His work came to public notice in a paper, ‘On the ancient name of Dublin’, he read to the RIA (to which he was elected in January 1841) and which was published in its Proceedings (1854). Haliday's historical pursuit extended to the Ostmen or Vikings who had founded the place and he made good use of Scandinavian as well as Irish sources. It culminated in the posthumous, The Scandinavian kingdom of Dublin (1882; 2nd ed., 1884), edited by his friend John P. Prendergast (qv). Haliday is best remembered for his collection of Irish pamphlets. This he formed over the years, buying from auctioneers and waste-paper merchants.
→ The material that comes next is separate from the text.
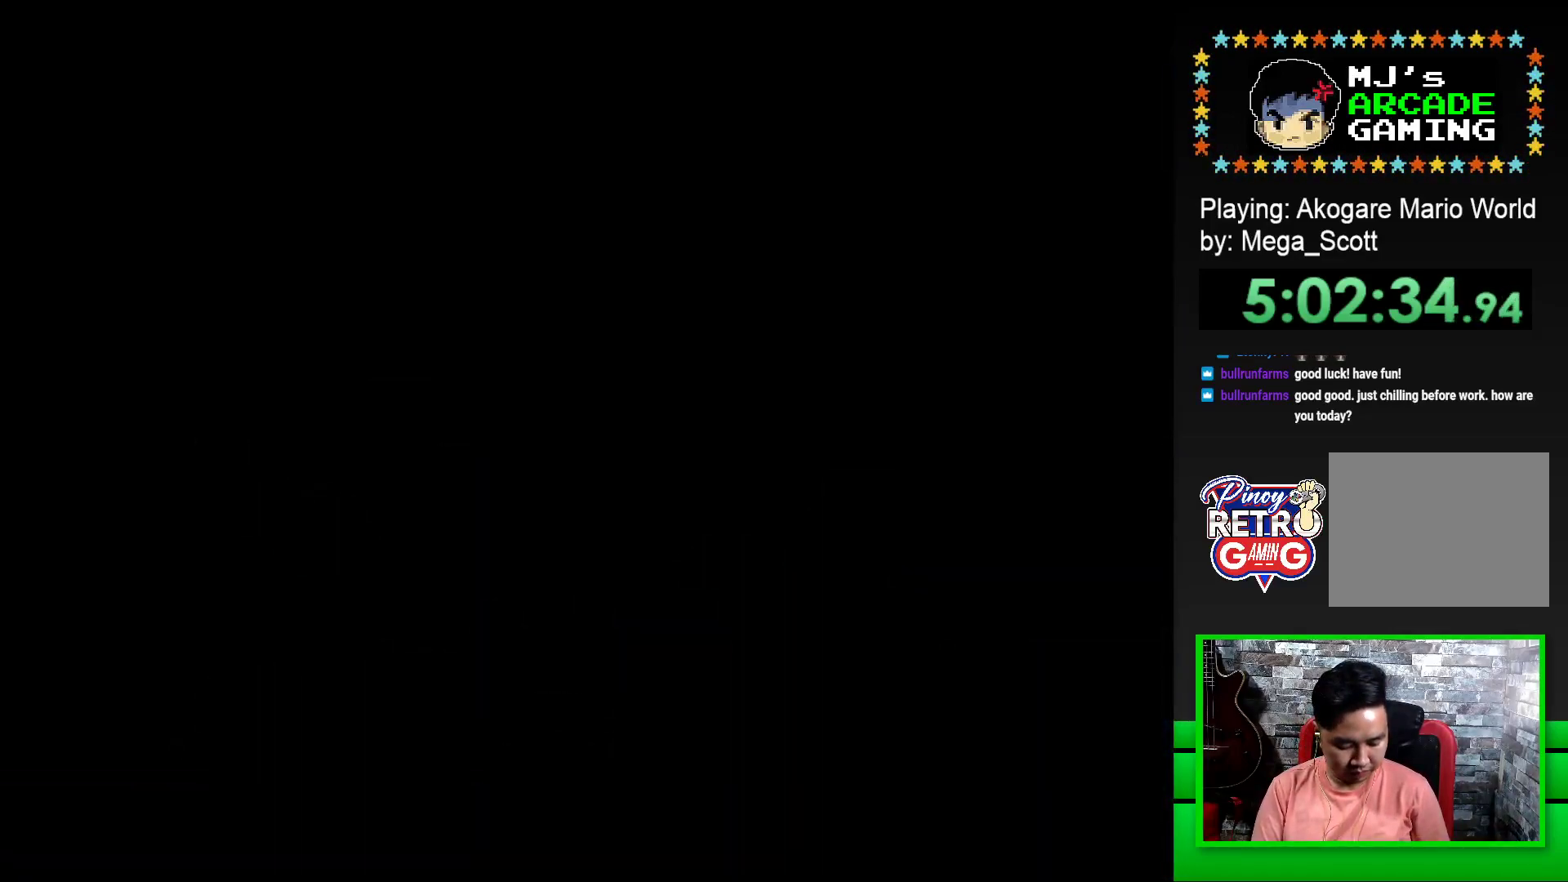
{"buttons": ["SQUARE"], "events": [[167, "SQUARE", "down"]]}
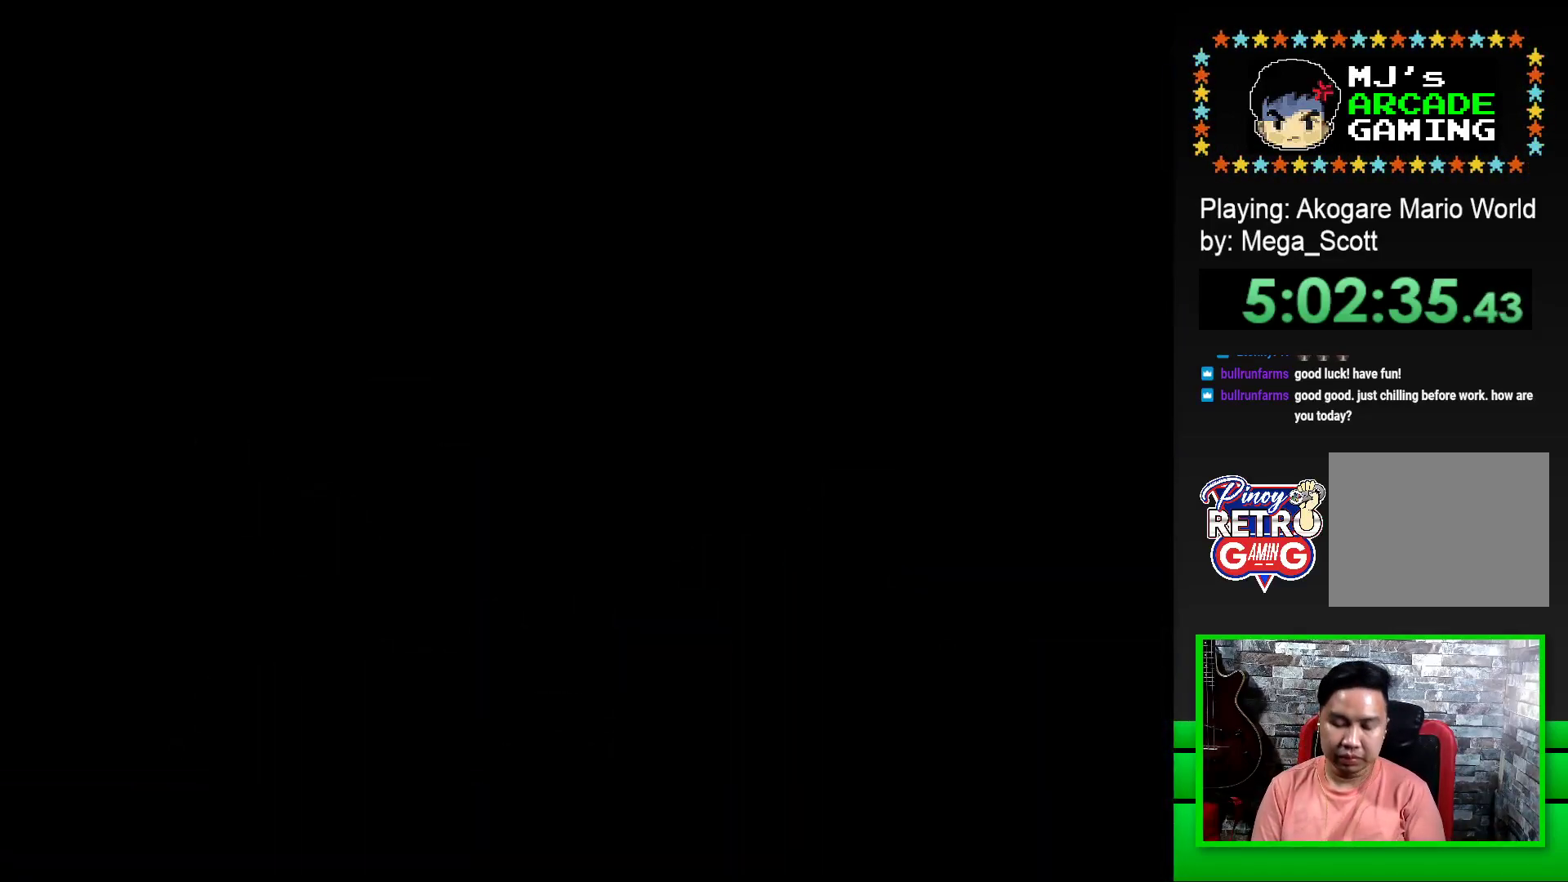
{"buttons": ["SQUARE", "DPAD_RIGHT"], "events": [[417, "DPAD_RIGHT", "down"]]}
Its value lies in its size (some 35,000 items), its historical range (the earliest item is dated 1578) and its eclectic nature (Haliday seems to have rejected very little and had a penchant for anything of mercantile interest). Probably he had the collection in mind when he leased a villa at Monkstown, Co. Dublin (1834). Certainly, he did so when he bought Monkstown Park (1843), pulled down the old house and built a villa to his own design containing a large library in which he arranged his pamphlets chronologically.
Charles Haliday died at Monkstown 14 September 1866 aged 77. His wife was Mary Hayes of Mountmellick, Queen's Co., niece of Thomas Hayes (1759?–1831), major-general in East India Co. service; she died 10 April 1868, having donated all his rich collection of ‘pamphlets, tracts and papers &c. relating to Ireland’ to the RIA (January 1867). Some 3,000 duplicates were transferred (1914) to the NLI and were bound (1923) to form P 479–789 in its pamphlet series. There are 22 volumes of pamphlets labelled ‘Halliday collection’ (sic) at Farmleigh, probably acquired by the 3rd earl of Iveagh (1937–92). Haliday was an early riser, a rider to hounds, and a violinist. A portrait of him by Stephen Catterson Smith (qv) is in the RIA.